**Description of the task:** Without the images, set down each entry exactly.

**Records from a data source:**
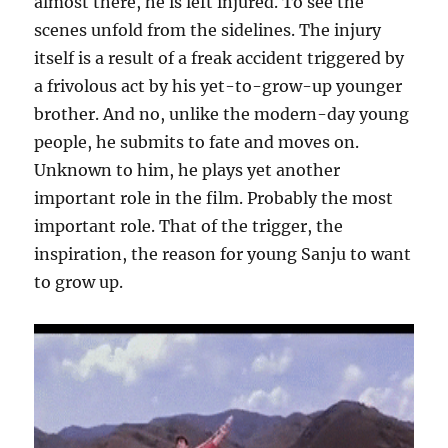
almost there, he is left injured. To see the
scenes unfold from the sidelines. The injury
itself is a result of a freak accident triggered by
a frivolous act by his yet-to-grow-up younger
brother. And no, unlike the modern-day young
people, he submits to fate and moves on.
Unknown to him, he plays yet another
important role in the film. Probably the most
important role. That of the trigger, the
inspiration, the reason for young Sanju to want
to grow up.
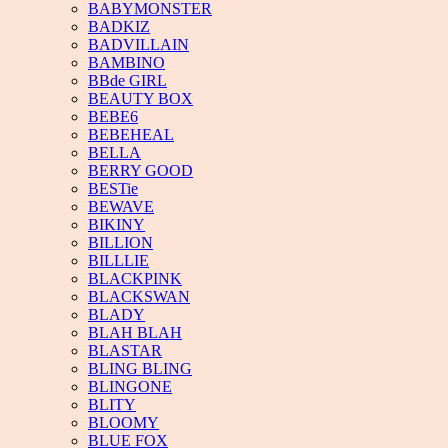
BABYMONSTER
BADKIZ
BADVILLAIN
BAMBINO
BBde GIRL
BEAUTY BOX
BEBE6
BEBEHEAL
BELLA
BERRY GOOD
BESTie
BEWAVE
BIKINY
BILLION
BILLLIE
BLACKPINK
BLACKSWAN
BLADY
BLAH BLAH
BLASTAR
BLING BLING
BLINGONE
BLITY
BLOOMY
BLUE FOX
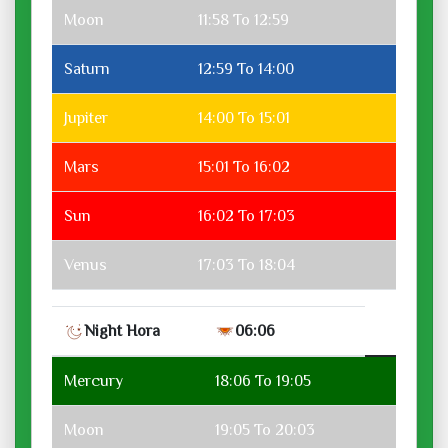
Moon
11:58 To 12:59
Saturn
12:59 To 14:00
Jupiter
14:00 To 15:01
Mars
15:01 To 16:02
Sun
16:02 To 17:03
Venus
17:03 To 18:04
Night Hora
06:06
Mercury
18:06 To 19:05
Moon
19:05 To 20:03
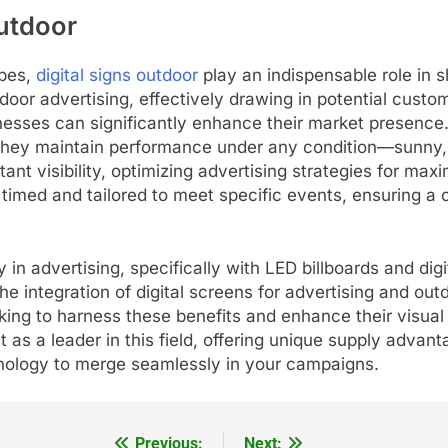
Outdoor
apes,
digital signs outdoor
play an indispensable role in s
oor advertising, effectively drawing in potential cust
sinesses can significantly enhance their market presence
they maintain performance under any condition—sunny, r
nt visibility, optimizing advertising strategies for max
timed and tailored to meet specific events, ensuring a
n advertising, specifically with LED billboards and digit
integration of digital screens for advertising and outd
king to harness these benefits and enhance their visual
 as a leader in this field, offering unique supply advant
nology to merge seamlessly in your campaigns.
Previous:
Next:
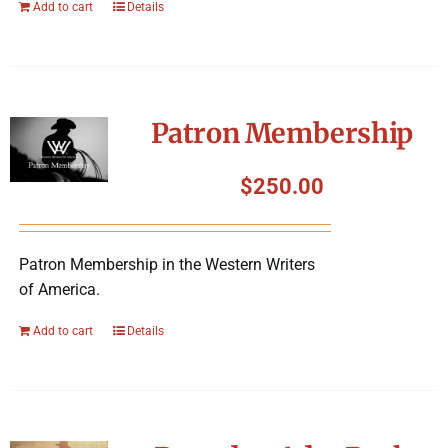
Add to cart
Details
Patron Membership
$
250.00
Patron Membership in the Western Writers
of America.
Add to cart
Details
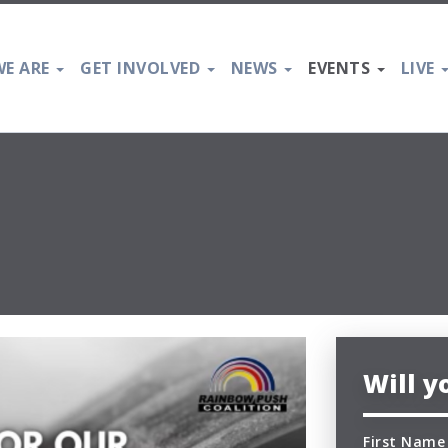
E ARE
GET INVOLVED
NEWS
EVENTS
LIVE
Will 
First Name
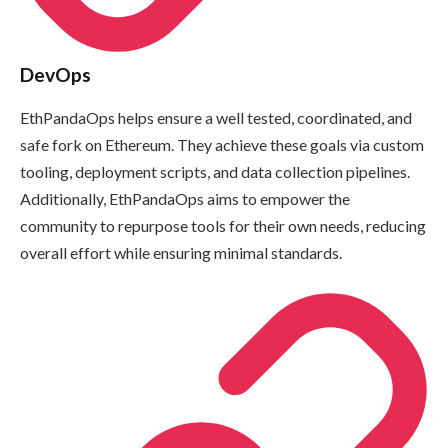
DevOps
EthPandaOps helps ensure a well tested, coordinated, and
safe fork on Ethereum. They achieve these goals via custom
tooling, deployment scripts, and data collection pipelines.
Additionally, EthPandaOps aims to empower the
community to repurpose tools for their own needs, reducing
overall effort while ensuring minimal standards.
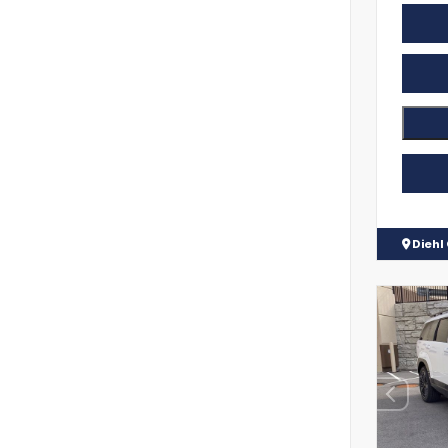
Diehl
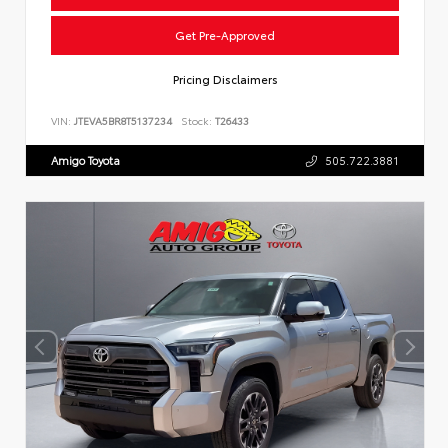
Get Pre-Approved
Pricing Disclaimers
VIN:
JTEVA5BR8T5137234
Stock:
T26433
Amigo Toyota
505.722.3881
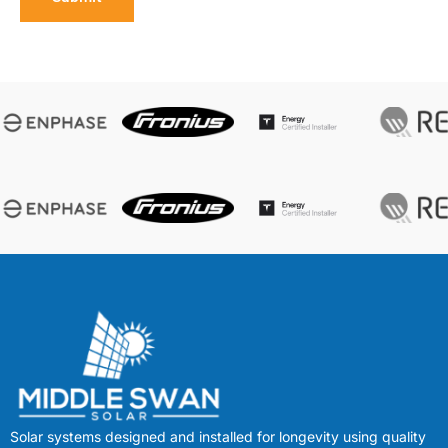
Solar systems designed and installed for longevity using quality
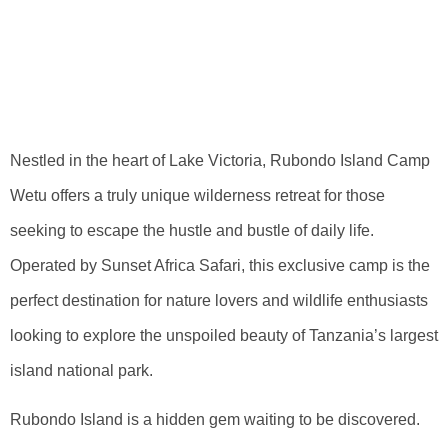
Untamed Beauty
Of Rubondo Island
Camp Wetu
Nestled in the heart of Lake Victoria, Rubondo Island Camp
Wetu offers a truly unique wilderness retreat for those
seeking to escape the hustle and bustle of daily life.
Operated by Sunset Africa Safari, this exclusive camp is the
perfect destination for nature lovers and wildlife enthusiasts
looking to explore the unspoiled beauty of Tanzania’s largest
island national park.
Rubondo Island is a hidden gem waiting to be discovered.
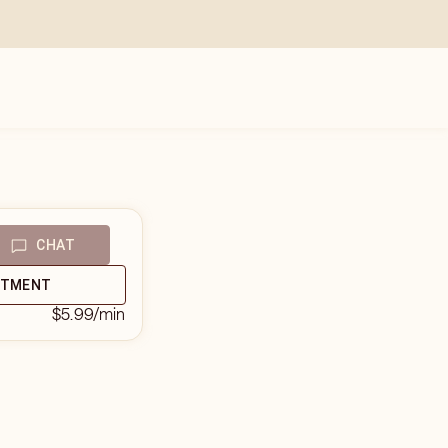
CHAT
NTMENT
$5.99
/min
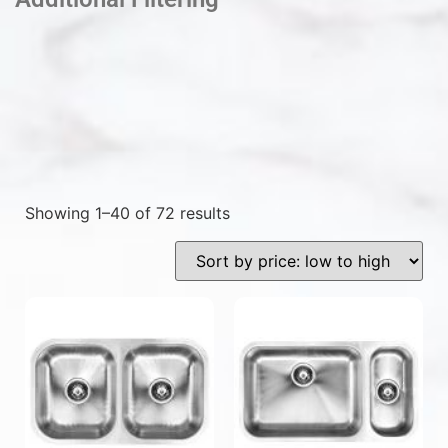
Showing 1–40 of 72 results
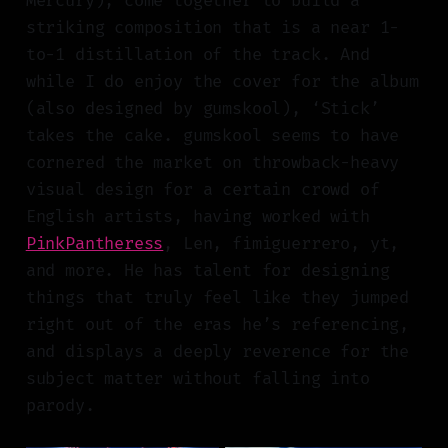
Mercury), come together to build a
striking composition that is a near 1-
to-1 distillation of the track. And
while I do enjoy the cover for the album
(also designed by gumskool), ‘Stick’
takes the cake. gumskool seems to have
cornered the market on throwback-heavy
visual design for a certain crowd of
English artists, having worked with
PinkPantheress
, Len, fimiguerrero, yt,
and more. He has talent for designing
things that truly feel like they jumped
right out of the eras he’s referencing,
and displays a deeply reverence for the
subject matter without falling into
parody.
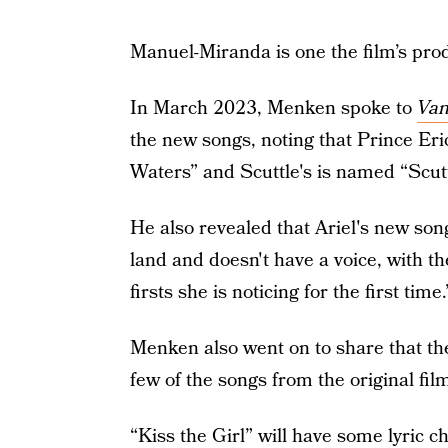
Manuel-Miranda is one the film’s pro
In March 2023, Menken spoke to
Van
the new songs, noting that Prince Er
Waters” and Scuttle's is named “Scutt
He also revealed that Ariel's new son
land and doesn't have a voice, with th
firsts she is noticing for the first time.
Menken also went on to share that th
few of the songs from the original fil
“Kiss the Girl” will have some lyric 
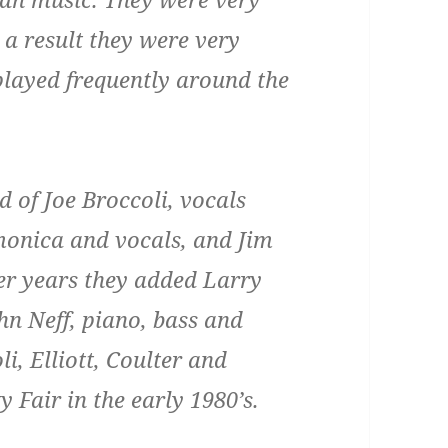
s a result they were very
played frequently around the
 of Joe Broccoli, vocals
rmonica and vocals, and Jim
ter years they added Larry
hn Neff, piano, bass and
li, Elliott, Coulter and
 Fair in the early 1980’s.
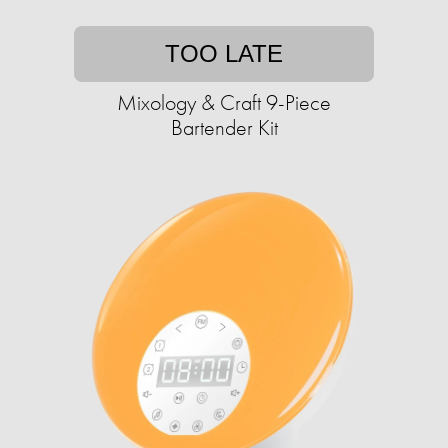
TOO LATE
Mixology & Craft 9-Piece
Bartender Kit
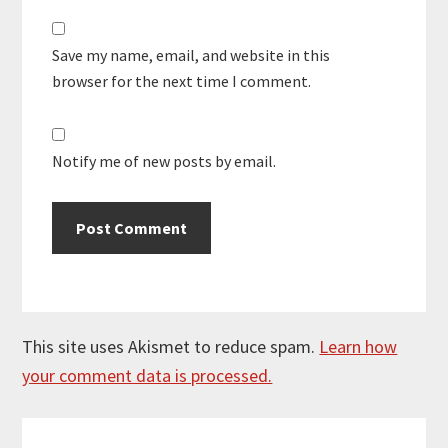
Save my name, email, and website in this
browser for the next time I comment.
Notify me of new posts by email.
This site uses Akismet to reduce spam.
Learn how
your comment data is processed.
Primary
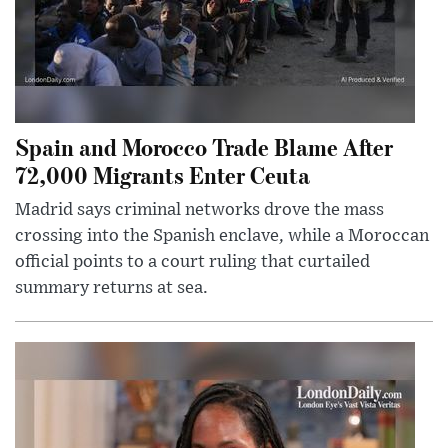
Spain and Morocco Trade Blame After
72,000 Migrants Enter Ceuta
Madrid says criminal networks drove the mass
crossing into the Spanish enclave, while a Moroccan
official points to a court ruling that curtailed
summary returns at sea.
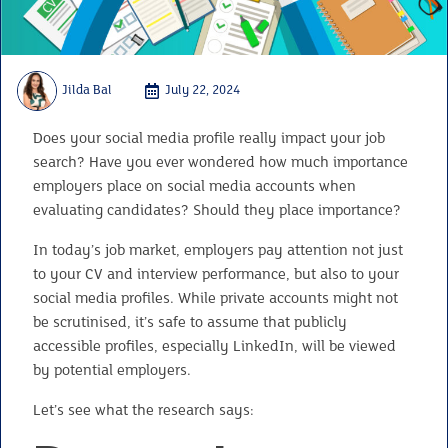
Jilda Bal
July 22, 2024
Does your social media profile really impact your job
search? Have you ever wondered how much importance
employers place on social media accounts when
evaluating candidates? Should they place importance?
In today’s job market, employers pay attention not just
to your CV and interview performance, but also to your
social media profiles. While private accounts might not
be scrutinised, it’s safe to assume that publicly
accessible profiles, especially LinkedIn, will be viewed
by potential employers.
Let’s see what the research says:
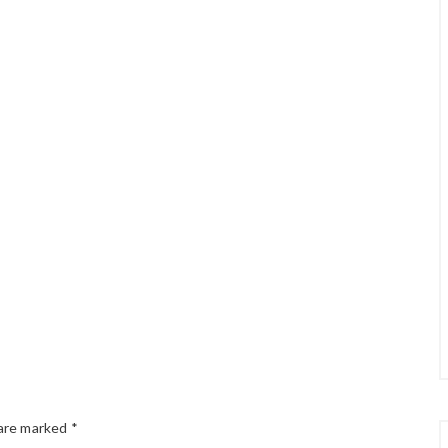
 are marked
*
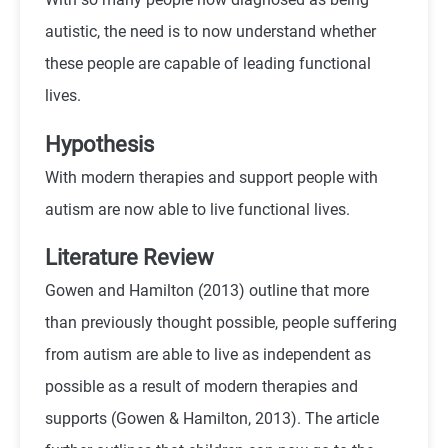
autistic, the need is to now understand whether
these people are capable of leading functional
lives.
Hypothesis
With modern therapies and support people with
autism are now able to live functional lives.
Literature Review
Gowen and Hamilton (2013) outline that more
than previously thought possible, people suffering
from autism are able to live as independent as
possible as a result of modern therapies and
supports (Gowen & Hamilton, 2013). The article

**Solution for this problem:**
almost there, he is left injured. To see the
scenes unfold from the sidelines. The injury
itself is a result of a freak accident triggered by
a frivolous act by his yet-to-grow-up younger
brother. And no, unlike the modern-day young
people, he submits to fate and moves on.
Unknown to him, he plays yet another
important role in the film. Probably the most
important role. That of the trigger, the
inspiration, the reason for young Sanju to want
to grow up.
BABYMONSTER
BADKIZ
BADVILLAIN
BAMBINO
BBde GIRL
BEAUTY BOX
BEBE6
BEBEHEAL
BELLA
BERRY GOOD
BESTie
BEWAVE
BIKINY
BILLION
BILLLIE
BLACKPINK
BLACKSWAN
BLADY
BLAH BLAH
BLASTAR
BLING BLING
BLINGONE
BLITY
BLOOMY
BLUE FOX
Moon
11:58 To 12:59
Saturn
12:59 To 14:00
Jupiter
14:00 To 15:01
Mars
15:01 To 16:02
Sun
16:02 To 17:03
Venus
17:03 To 18:04
Night Hora
06:06
Mercury
18:06 To 19:05
Moon
19:05 To 20:03
Outdoor
apes,
digital signs outdoor
play an indispensable role in s
oor advertising, effectively drawing in potential cust
sinesses can significantly enhance their market presence
they maintain performance under any condition—sunny, r
nt visibility, optimizing advertising strategies for max
timed and tailored to meet specific events, ensuring a
n advertising, specifically with LED billboards and digit
integration of digital screens for advertising and outd
king to harness these benefits and enhance their visual
 as a leader in this field, offering unique supply advant
nology to merge seamlessly in your campaigns.
Previous:
Next:
Add to cart
Details
Patron Membership
$
250.00
Patron Membership in the Western Writers
of America.
Add to cart
Details
E ARE
GET INVOLVED
NEWS
EVENTS
LIVE
Will 
First Name
DevOps
EthPandaOps helps ensure a well tested, coordinated, and
safe fork on Ethereum. They achieve these goals via custom
tooling, deployment scripts, and data collection pipelines.
Additionally, EthPandaOps aims to empower the
community to repurpose tools for their own needs, reducing
overall effort while ensuring minimal standards.
Diehl
Get Pre-Approved
Pricing Disclaimers
VIN:
JTEVA5BR8T5137234
Stock:
T26433
Amigo Toyota
505.722.3881
Solar systems designed and installed for longevity using quality
Untamed Beauty
Of Rubondo Island
Camp Wetu
Nestled in the heart of Lake Victoria, Rubondo Island Camp
Wetu offers a truly unique wilderness retreat for those
seeking to escape the hustle and bustle of daily life.
Operated by Sunset Africa Safari, this exclusive camp is the
perfect destination for nature lovers and wildlife enthusiasts
looking to explore the unspoiled beauty of Tanzania’s largest
island national park.
Rubondo Island is a hidden gem waiting to be discovered.
CHAT
NTMENT
$5.99
/min
Showing 1–40 of 72 results
Mercury), come together to build a
striking composition that is a near 1-
to-1 distillation of the track. And
while I do enjoy the cover for the album
(also designed by gumskool), ‘Stick’
takes the cake. gumskool seems to have
cornered the market on throwback-heavy
visual design for a certain crowd of
English artists, having worked with
PinkPantheress
, Len, fimiguerrero, yt,
and more. He has talent for designing
things that truly feel like they jumped
right out of the eras he’s referencing,
and displays a deeply reverence for the
subject matter without falling into
parody.
Manuel-Miranda is one the film’s pro
In March 2023, Menken spoke to
Van
the new songs, noting that Prince Er
Waters” and Scuttle's is named “Scutt
He also revealed that Ariel's new son
land and doesn't have a voice, with th
firsts she is noticing for the first time.
Menken also went on to share that th
few of the songs from the original fil
“Kiss the Girl” will have some lyric 
s a result they were very
played frequently around the
 of Joe Broccoli, vocals
rmonica and vocals, and Jim
ter years they added Larry
hn Neff, piano, bass and
li, Elliott, Coulter and
 Fair in the early 1980’s.
TOO LATE
Mixology & Craft 9-Piece
Bartender Kit
Save my name, email, and website in this
browser for the next time I comment.
Notify me of new posts by email.
This site uses Akismet to reduce spam.
Learn how
your comment data is processed.
Primary
Spain and Morocco Trade Blame After
72,000 Migrants Enter Ceuta
Madrid says criminal networks drove the mass
crossing into the Spanish enclave, while a Moroccan
official points to a court ruling that curtailed
summary returns at sea.
Jilda Bal
July 22, 2024
Does your social media profile really impact your job
search? Have you ever wondered how much importance
employers place on social media accounts when
evaluating candidates? Should they place importance?
In today’s job market, employers pay attention not just
to your CV and interview performance, but also to your
social media profiles. While private accounts might not
be scrutinised, it’s safe to assume that publicly
accessible profiles, especially LinkedIn, will be viewed
by potential employers.
Let’s see what the research says:
 are marked
*
autistic, the need is to now understand whether
these people are capable of leading functional
lives.
Hypothesis
With modern therapies and support people with
autism are now able to live functional lives.
Literature Review
Gowen and Hamilton (2013) outline that more
than previously thought possible, people suffering
from autism are able to live as independent as
possible as a result of modern therapies and
supports (Gowen & Hamilton, 2013). The article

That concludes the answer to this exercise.